07 May 2008

A couple things

Two topics for today. Since the first deals with narcissism and one of my favorite topics -- me -- let's start with that.

I was reading someone else's poker blog recently and came upon an amazing bit of arrogance and condescension that I'm pretty sure was not intended in jest. Even knowing the individual involved has a very high opinion of his or her own poker skills, I was surprised to see such narcissistic thoughts actually written down for all the world to read.

I've always been one to lean toward self-deprecation, though usually also have a fair sense of where my talents and performance lie in the overall scheme of things.

A clever way to get where I intended to go with this is eluding me, so let me cut to the chase. I've played literally hundreds of thousands of hands, hundreds of tournaments, spent hundreds of hours playing live short-handed games with some pretty decent players (and a few not so decent players). I've seriously studied the game for three or four years now. When I say something about my skills being several levels above $0.01/$0.02 NL I hope it's taken as an honest evaluation and not arrogant bragging. I would hate to come off sounding like the blogger I mentioned above. And, no, I'm not naming names, so don't bother asking.

The other topic for today is rude behavior at the tables. I suppose it's a bit of a pet peeve, but it drives me crazy when someone is consistently late in taking action when it's their turn. We all occasionally step away or get distracted and time out when it's our action. I'm not talking about taking 15 seconds to fold pre-flop once an hour. I'm talking about when you look at the chat window and see nothing but "so-and-so has 15 seconds to act".

There was a player at my table for a fortunately brief period of time last night who was like this. I've seen him before and knew what to expect as soon as he sat down. Last night, though, I decided to check if he was simply not paying attention or was playing too many tables. A quick search showed him sitting at ten different tables. Ten.

I know there are players who can actually handle playing ten tables at once. If you have tables consistently beeping at you because you have just a few seconds left before your action times out, you aren't one of these players.

I also have to question why anyone would want to play ten tables of $0.01/$0.02 NL. I've lately been inclined to try playing two or three tables just to keep boredom from setting in while waiting for others to act. But I fail to see any reason to play ten tables at this level.

If you're interested in making money, $0.01/$0.02 isn't the place.

Honing your skills against players at this level is a bit like using room temperature butter to sharpen a knife.

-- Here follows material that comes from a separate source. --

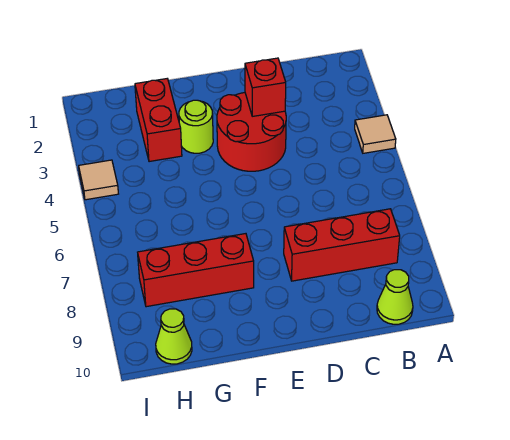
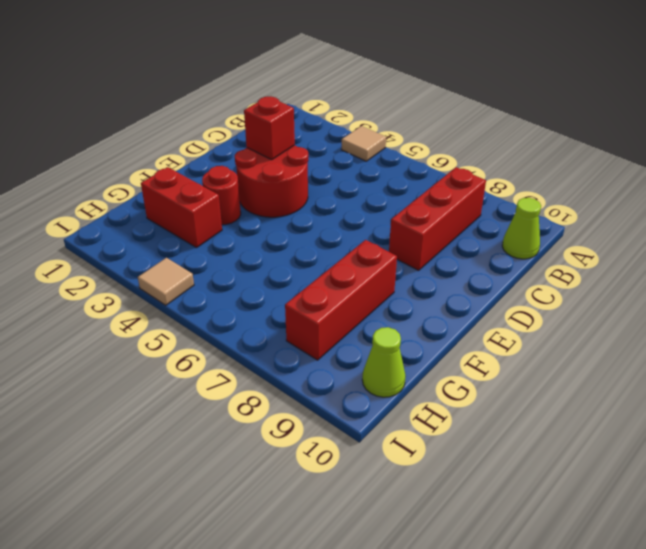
lime 1x1 round brick [179,100,213,153] -> red 1x1 round brick [202,166,241,225]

Yes, everybody has to start somewhere, and there is something for beginners to learn at this level, but playing ten tables at once is not a typical mark of a beginner.

So what I see it coming down to is a rather futile activity that accomplishes little other than to be rude to other players, consistently slowing their game down because you think you're being cool by playing so many tables.

The poker sites should monitor this activity and not allow additional tables to be opened if you are consistently delaying play at the tables you're already playing.

On a more mundane note, The Quest did not go well last night. I made a stupid move against a player who had time and again demonstrated his inability to fold. At least this time it was me doing the pushing and not me stupidly responding to a push. After moving to another table the cards dried up so I didn't get much of a chance to make up what my stupidity had lost.

One thing I've learned about play at this level is that many of the players can not be bluffed out of a hand. If they have as little as an overcard, many of them will call any bet. Bluffing, unless you have a good read on the players involved, is usually just a way to lose a lot of chips. If you're not getting the cards, the best thing is to take the small lumps and wait out the cards. Better to lose a quarter of your buy-in to blinds and cheap false starts than to lose several buy-ins on bluffs against the unbluffable.